Extreme fish makeover
Majluf works with fur seals and penguins off the Peruvian coast, where she "saw an ever reducing resilience to El Nino events in these populations, largely due to availability of Peruvian anchovy."
The Peruvian anchovy fishery began around 1950 and since then has contributed, at times, up to half of the world's fish meal. Much of this fish meal is used to feed farmed fish farms in China as well as livestock and farmed salmon ("floating pig farms" says Pauly).
Yet, as Peru exports roughly 8 to 10 million tonnes of anchovy each year, half of its population, 15 million people, lives under conditions of critical poverty. Majluf found it illogical that Peru has 25% infantile malnourishment and yet "millions of tons of fish is taken from the ocean and fed to pigs and fish."
"But Peruvians are finicky eaters," explained Majluf. "The government had been trying to get them to eat anchovies for years and they made some pretty nasty products that didn't taste good."
Majluf then found a way to generate more money for the Peruvian economy, feed more people, and leave more anchovies for marine life. She got herself introduced to the top chef in Lima, Gaston Acurio, who is pushing Peruvian cuisine to gain global status. Majluf, Chef Acurio, and a team of others inspired a media frenzy with the launch of their "Discover the Anchovy" campaign last December -- a week of anchovy cuisine inspired by a fusion of "biodiversity and gastronomy."
Fish meal into a meal of fish
During Discover the Anchovy week, 18,000 people tasted anchovies at more than 30 restaurants in Lima, the nation's capital. Majluf then sealed the meal when, late last year, Peruvian President Alan Garcia broadcast his meal of anchovies on television. The president had single-handedly inspired Peruvians to eat chicken in the early 1980s, so too, he got his nation salivating for a new fish.

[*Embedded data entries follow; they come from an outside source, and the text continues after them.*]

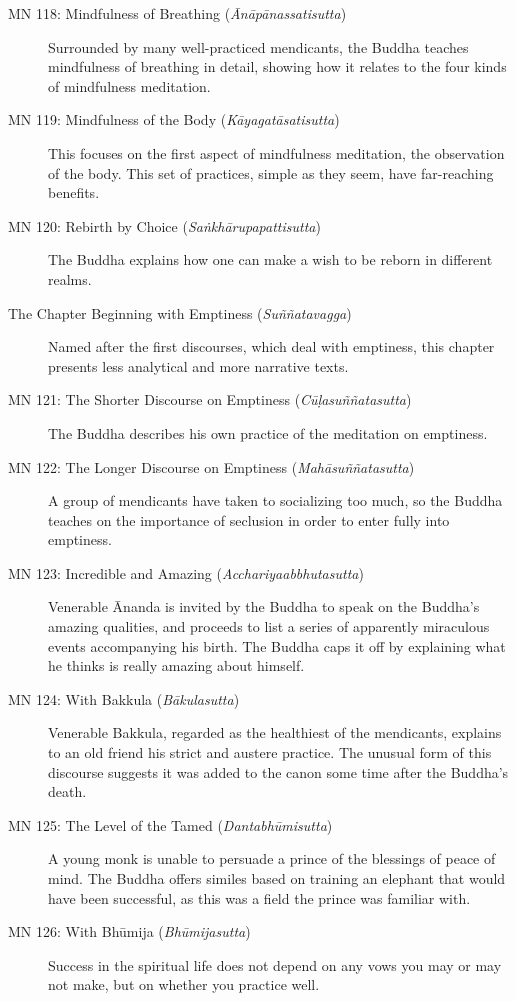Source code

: \documentclass[12pt,openany]{book}%
\begin{document}
\begin{description}
\item[MN 118: Mindfulness of Breathing (\textit{\textsanskrit{Ānāpānassatisutta}})] Surrounded by many well-practiced mendicants, the Buddha teaches mindfulness of breathing in detail, showing how it relates to the four kinds of mindfulness meditation.%
\item[MN 119: Mindfulness of the Body (\textit{\textsanskrit{Kāyagatāsatisutta}})] This focuses on the first aspect of mindfulness meditation, the observation of the body. This set of practices, simple as they seem, have far-reaching benefits.%
\item[MN 120: Rebirth by Choice (\textit{\textsanskrit{Saṅkhārupapattisutta}})] The Buddha explains how one can make a wish to be reborn in different realms.%
\item[The Chapter Beginning with Emptiness (\textit{\textsanskrit{Suññatavagga}})] Named after the first discourses, which deal with emptiness, this chapter presents less analytical and more narrative texts.%
\item[MN 121: The Shorter Discourse on Emptiness (\textit{\textsanskrit{Cūḷasuññatasutta}})] The Buddha describes his own practice of the meditation on emptiness.%
\item[MN 122: The Longer Discourse on Emptiness (\textit{\textsanskrit{Mahāsuññatasutta}})] A group of mendicants have taken to socializing too much, so the Buddha teaches on the importance of seclusion in order to enter fully into emptiness.%
\item[MN 123: Incredible and Amazing (\textit{\textsanskrit{Acchariyaabbhutasutta}})] Venerable Ānanda is invited by the Buddha to speak on the Buddha’s amazing qualities, and proceeds to list a series of apparently miraculous events accompanying his birth. The Buddha caps it off by explaining what he thinks is really amazing about himself.%
\item[MN 124: With Bakkula (\textit{\textsanskrit{Bākulasutta}})] Venerable Bakkula, regarded as the healthiest of the mendicants, explains to an old friend his strict and austere practice. The unusual form of this discourse suggests it was added to the canon some time after the Buddha’s death.%
\item[MN 125: The Level of the Tamed (\textit{\textsanskrit{Dantabhūmisutta}})] A young monk is unable to persuade a prince of the blessings of peace of mind. The Buddha offers similes based on training an elephant that would have been successful, as this was a field the prince was familiar with.%
\item[MN 126: With \textsanskrit{Bhūmija} (\textit{\textsanskrit{Bhūmijasutta}})] Success in the spiritual life does not depend on any vows you may or may not make, but on whether you practice well.%

\end{description}
\end{document}
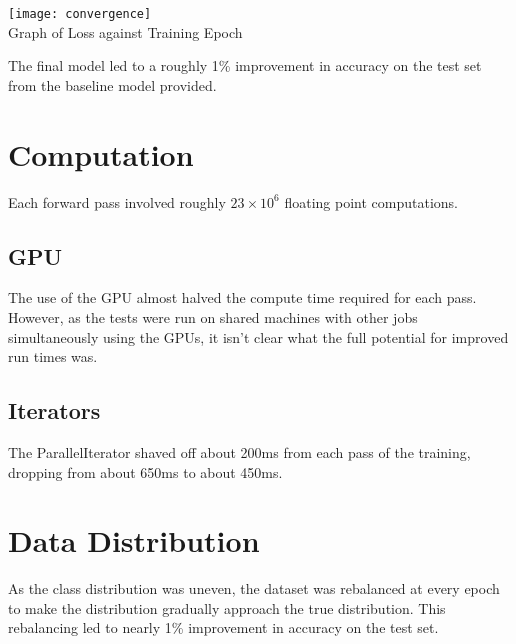 \documentclass{article}
\begin{document}
\begin{center}
\texttt{[image: convergence]}\\
Graph of Loss against Training Epoch
\end{center}
The final model led to a roughly 1\% improvement in accuracy on the test set from the baseline model provided.

\section{Computation}

Each forward pass involved roughly $23\times10^6$ floating point computations.

\subsection{GPU}
The use of the GPU almost halved the compute time required for each pass. However, as the tests were run on shared machines with other jobs simultaneously using the GPUs, it isn't clear what the full potential for improved run times was.

\subsection{Iterators}

The ParallelIterator shaved off about 200ms from each pass of the training, dropping from about 650ms to about 450ms.

\section{Data Distribution}

As the class distribution was uneven, the dataset was rebalanced at every epoch to make the distribution gradually approach the true distribution. 
This rebalancing led to nearly 1\% improvement in accuracy on the test set.
\end{document}
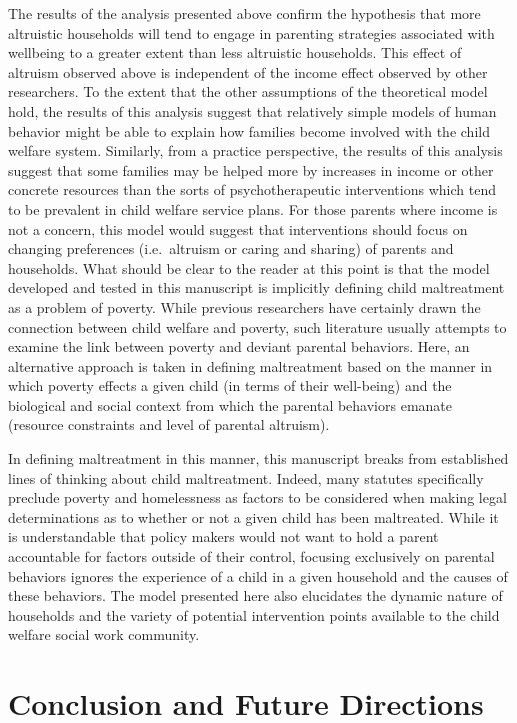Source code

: \documentclass[]{elsarticle}
\begin{document}
The results of the analysis presented above confirm the hypothesis that
more altruistic households will tend to engage in parenting strategies
associated with wellbeing to a greater extent than less altruistic
households. This effect of altruism observed above is independent of the
income effect observed by other researchers. To the extent that the
other assumptions of the theoretical model hold, the results of this
analysis suggest that relatively simple models of human behavior might
be able to explain how families become involved with the child welfare
system. Similarly, from a practice perspective, the results of this
analysis suggest that some families may be helped more by increases in
income or other concrete resources than the sorts of psychotherapeutic
interventions which tend to be prevalent in child welfare service plans.
For those parents where income is not a concern, this model would
suggest that interventions should focus on changing preferences
(i.e.~altruism or caring and sharing) of parents and households. What
should be clear to the reader at this point is that the model developed
and tested in this manuscript is implicitly defining child maltreatment
as a problem of poverty. While previous researchers have certainly drawn
the connection between child welfare and poverty, such literature
usually attempts to examine the link between poverty and deviant
parental behaviors. Here, an alternative approach is taken in defining
maltreatment based on the manner in which poverty effects a given child
(in terms of their well-being) and the biological and social context
from which the parental behaviors emanate (resource constraints and
level of parental altruism).

In defining maltreatment in this manner, this manuscript breaks from
established lines of thinking about child maltreatment. Indeed, many
statutes specifically preclude poverty and homelessness as factors to be
considered when making legal determinations as to whether or not a given
child has been maltreated. While it is understandable that policy makers
would not want to hold a parent accountable for factors outside of their
control, focusing exclusively on parental behaviors ignores the
experience of a child in a given household and the causes of these
behaviors. The model presented here also elucidates the dynamic nature
of households and the variety of potential intervention points available
to the child welfare social work community.

\section{Conclusion and Future
Directions}\label{conclusion-and-future-directions}
\end{document}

Since his television appearance, the president has hosted several more anchovy dinners at his palace. "The government has fully embraced using anchovies for food," explains Majluf. "Now 30 per cent of their budget, or about US$80 million, for food security programs will go to supplying anchovies."
Anchovies are also making more money for the Peruvian economy as canned fillets rather than as fish meal. One tonne of fillets is sold for five times the price of one tonne of meal and requires half the fish (three tonnes for one tonne of fillets versus six tonnes for one tonne of meal).
Peru faces many challenges in turning fish meal to a meal of fish, including how to address their excess capacity in fish meal processing plants, how to politically strategize for the long-term, and how to move toward ecosystem-based rather than single-species management. But Majluf is optimistic.
"The majority of people didn't know [anchovies] or that there was a different wonderful way to look at them," says Majluf. And many countries "now want [Peruvian] fish rather than turn it into meal." She believes Peruvian anchovies have potential in Spanish, African, and Chinese markets, though she has less hope for her neighbors. "Chile needs all the fish meal they can get to feed their farmed salmon," which Majluf believes is the top priority of the Chilean government.
The fishers in Peru will not see many immediate economic gains of the fish makeover since they are "price-takers." But, according to Pauly, "[fishers] will regain some dignity because wasting fish is morally repugnant." And they might get to eat anchovies rather than only catch them.
"Anchovies are really nutritious," says Majluf. "Now there are fresh anchovies in every market in Lima and they're cheap." Majluf now eats a plate of anchovies for lunch or dinner almost daily. The Peruvian example serves as an inspiration to make a real meal of our fish and thus literally eat like a pig.